● **Short exercise**:
Can you lay out the data as a numbered list, from its very first line through the line containing "title Modelos de" (both included), leaving out any blank lines?

══ Provided records

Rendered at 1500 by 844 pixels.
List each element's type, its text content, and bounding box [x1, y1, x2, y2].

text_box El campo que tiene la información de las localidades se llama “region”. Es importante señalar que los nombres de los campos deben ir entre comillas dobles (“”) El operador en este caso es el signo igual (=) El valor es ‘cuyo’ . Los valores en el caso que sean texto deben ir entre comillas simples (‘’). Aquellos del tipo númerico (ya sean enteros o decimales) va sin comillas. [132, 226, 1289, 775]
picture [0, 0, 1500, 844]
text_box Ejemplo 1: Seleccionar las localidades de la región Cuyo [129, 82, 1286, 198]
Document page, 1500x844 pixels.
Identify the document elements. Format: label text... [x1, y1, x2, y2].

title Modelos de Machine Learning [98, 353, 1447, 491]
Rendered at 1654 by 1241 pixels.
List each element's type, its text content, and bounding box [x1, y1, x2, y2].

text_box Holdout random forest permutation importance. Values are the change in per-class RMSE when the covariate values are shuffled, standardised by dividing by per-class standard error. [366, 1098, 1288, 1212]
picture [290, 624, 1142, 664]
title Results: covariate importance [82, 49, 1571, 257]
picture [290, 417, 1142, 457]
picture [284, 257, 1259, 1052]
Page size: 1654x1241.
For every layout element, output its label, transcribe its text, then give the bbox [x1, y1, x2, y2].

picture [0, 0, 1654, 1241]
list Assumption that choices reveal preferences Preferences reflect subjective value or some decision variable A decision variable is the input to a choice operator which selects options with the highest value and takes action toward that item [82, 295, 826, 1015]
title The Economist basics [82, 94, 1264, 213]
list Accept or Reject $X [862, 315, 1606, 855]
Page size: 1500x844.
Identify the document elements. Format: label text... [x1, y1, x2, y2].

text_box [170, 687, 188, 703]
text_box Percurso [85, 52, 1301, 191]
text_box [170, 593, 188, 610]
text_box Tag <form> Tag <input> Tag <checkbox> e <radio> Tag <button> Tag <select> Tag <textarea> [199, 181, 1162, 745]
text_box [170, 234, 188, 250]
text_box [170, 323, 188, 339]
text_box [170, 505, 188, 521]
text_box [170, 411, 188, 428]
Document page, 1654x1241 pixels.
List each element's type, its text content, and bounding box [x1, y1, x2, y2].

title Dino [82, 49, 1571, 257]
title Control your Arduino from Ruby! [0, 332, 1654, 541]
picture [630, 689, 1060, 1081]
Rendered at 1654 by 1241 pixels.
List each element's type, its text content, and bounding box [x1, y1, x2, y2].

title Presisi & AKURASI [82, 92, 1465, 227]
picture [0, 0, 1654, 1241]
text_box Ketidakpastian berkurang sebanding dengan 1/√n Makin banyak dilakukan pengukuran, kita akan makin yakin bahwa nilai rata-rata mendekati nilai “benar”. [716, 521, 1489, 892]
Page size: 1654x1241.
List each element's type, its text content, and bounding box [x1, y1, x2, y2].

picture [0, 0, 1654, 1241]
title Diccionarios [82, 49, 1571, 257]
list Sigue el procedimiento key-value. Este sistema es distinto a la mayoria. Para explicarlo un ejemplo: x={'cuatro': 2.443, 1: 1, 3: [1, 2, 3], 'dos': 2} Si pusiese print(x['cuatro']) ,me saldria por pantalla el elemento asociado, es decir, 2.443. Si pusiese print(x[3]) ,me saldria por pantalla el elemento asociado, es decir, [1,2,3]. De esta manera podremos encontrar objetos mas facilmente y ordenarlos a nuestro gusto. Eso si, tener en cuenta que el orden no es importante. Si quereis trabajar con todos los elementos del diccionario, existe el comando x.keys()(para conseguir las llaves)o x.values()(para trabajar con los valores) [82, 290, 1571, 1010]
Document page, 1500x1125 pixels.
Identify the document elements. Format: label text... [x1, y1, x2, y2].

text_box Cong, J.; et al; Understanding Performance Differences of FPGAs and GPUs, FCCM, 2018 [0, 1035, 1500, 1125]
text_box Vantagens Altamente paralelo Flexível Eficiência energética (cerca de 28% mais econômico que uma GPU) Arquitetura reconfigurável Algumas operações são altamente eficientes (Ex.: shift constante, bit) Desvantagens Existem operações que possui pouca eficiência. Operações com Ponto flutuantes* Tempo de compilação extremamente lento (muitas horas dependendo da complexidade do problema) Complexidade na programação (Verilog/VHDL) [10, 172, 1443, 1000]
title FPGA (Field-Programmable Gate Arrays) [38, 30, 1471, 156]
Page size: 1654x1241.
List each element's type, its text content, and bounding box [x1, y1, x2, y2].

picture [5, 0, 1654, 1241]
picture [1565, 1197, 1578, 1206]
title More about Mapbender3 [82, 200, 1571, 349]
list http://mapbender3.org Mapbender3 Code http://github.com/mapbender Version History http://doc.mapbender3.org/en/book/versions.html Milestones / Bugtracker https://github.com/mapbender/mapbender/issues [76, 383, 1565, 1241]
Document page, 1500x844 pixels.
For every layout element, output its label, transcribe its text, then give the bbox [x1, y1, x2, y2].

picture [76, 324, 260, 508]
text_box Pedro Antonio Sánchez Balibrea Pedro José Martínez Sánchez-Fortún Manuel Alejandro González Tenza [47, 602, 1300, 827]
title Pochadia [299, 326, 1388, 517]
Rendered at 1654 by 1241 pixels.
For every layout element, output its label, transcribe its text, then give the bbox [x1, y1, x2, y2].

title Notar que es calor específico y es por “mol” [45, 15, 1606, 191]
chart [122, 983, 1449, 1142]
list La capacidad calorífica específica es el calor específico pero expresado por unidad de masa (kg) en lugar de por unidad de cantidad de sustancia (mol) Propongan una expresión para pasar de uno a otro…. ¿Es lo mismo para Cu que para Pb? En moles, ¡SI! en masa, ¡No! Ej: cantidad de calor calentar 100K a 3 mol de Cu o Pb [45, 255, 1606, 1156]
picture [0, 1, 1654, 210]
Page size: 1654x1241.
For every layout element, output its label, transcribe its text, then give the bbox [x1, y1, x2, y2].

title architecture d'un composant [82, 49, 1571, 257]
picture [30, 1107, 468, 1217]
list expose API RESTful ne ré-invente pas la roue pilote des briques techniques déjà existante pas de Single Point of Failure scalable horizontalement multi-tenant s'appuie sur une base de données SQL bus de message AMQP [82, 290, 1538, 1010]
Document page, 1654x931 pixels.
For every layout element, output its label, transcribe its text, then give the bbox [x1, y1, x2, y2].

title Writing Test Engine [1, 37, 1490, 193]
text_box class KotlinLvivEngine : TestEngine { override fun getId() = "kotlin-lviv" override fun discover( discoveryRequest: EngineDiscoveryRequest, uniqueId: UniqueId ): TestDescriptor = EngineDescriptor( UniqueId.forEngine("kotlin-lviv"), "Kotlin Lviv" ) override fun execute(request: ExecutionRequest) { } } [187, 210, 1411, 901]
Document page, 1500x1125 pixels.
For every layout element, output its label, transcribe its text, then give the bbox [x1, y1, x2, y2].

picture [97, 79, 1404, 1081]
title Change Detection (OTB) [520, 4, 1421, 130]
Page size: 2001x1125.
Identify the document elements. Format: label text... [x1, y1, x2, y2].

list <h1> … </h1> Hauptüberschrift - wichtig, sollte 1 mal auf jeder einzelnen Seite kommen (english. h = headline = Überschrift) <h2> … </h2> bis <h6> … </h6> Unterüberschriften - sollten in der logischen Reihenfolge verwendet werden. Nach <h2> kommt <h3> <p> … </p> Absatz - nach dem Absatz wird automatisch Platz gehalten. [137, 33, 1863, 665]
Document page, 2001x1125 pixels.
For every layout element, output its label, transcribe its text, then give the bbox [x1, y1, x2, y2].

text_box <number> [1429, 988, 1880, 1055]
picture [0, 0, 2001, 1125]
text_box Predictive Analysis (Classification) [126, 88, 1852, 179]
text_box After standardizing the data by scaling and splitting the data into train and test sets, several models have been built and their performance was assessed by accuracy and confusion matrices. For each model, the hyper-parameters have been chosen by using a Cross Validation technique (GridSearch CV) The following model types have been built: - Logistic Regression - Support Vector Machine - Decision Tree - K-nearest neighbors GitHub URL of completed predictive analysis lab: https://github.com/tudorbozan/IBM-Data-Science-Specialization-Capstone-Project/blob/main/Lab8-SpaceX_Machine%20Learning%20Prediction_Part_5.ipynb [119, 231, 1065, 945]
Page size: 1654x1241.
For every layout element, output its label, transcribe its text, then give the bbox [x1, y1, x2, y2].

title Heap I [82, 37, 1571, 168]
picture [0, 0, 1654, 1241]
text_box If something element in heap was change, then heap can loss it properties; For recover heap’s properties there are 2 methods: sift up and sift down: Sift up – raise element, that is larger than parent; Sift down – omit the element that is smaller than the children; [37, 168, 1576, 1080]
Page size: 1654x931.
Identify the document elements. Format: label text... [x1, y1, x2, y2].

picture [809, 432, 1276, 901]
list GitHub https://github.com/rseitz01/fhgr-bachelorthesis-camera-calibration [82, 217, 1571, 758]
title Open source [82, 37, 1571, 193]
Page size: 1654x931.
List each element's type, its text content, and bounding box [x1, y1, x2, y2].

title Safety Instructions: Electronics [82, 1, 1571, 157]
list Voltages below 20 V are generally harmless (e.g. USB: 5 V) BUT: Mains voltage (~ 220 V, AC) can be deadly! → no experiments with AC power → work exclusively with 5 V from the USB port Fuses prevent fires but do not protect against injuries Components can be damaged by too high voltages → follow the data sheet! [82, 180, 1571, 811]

════

● **Result of the task**:
1. Rendered at 1500 by 844 pixels.
2. List each element's type, its text content, and bounding box [x1, y1, x2, y2].
3. text_box El campo que tiene la información de las localidades se llama “region”. Es importante señalar que los nombres de los campos deben ir entre comillas dobles (“”) El operador en este caso es el signo igual (=) El valor es ‘cuyo’ . Los valores en el caso que sean texto deben ir entre comillas simples (‘’). Aquellos del tipo númerico (ya sean enteros o decimales) va sin comillas. [132, 226, 1289, 775]
4. picture [0, 0, 1500, 844]
5. text_box Ejemplo 1: Seleccionar las localidades de la región Cuyo [129, 82, 1286, 198]
6. Document page, 1500x844 pixels.
7. Identify the document elements. Format: label text... [x1, y1, x2, y2].
8. title Modelos de Machine Learning [98, 353, 1447, 491]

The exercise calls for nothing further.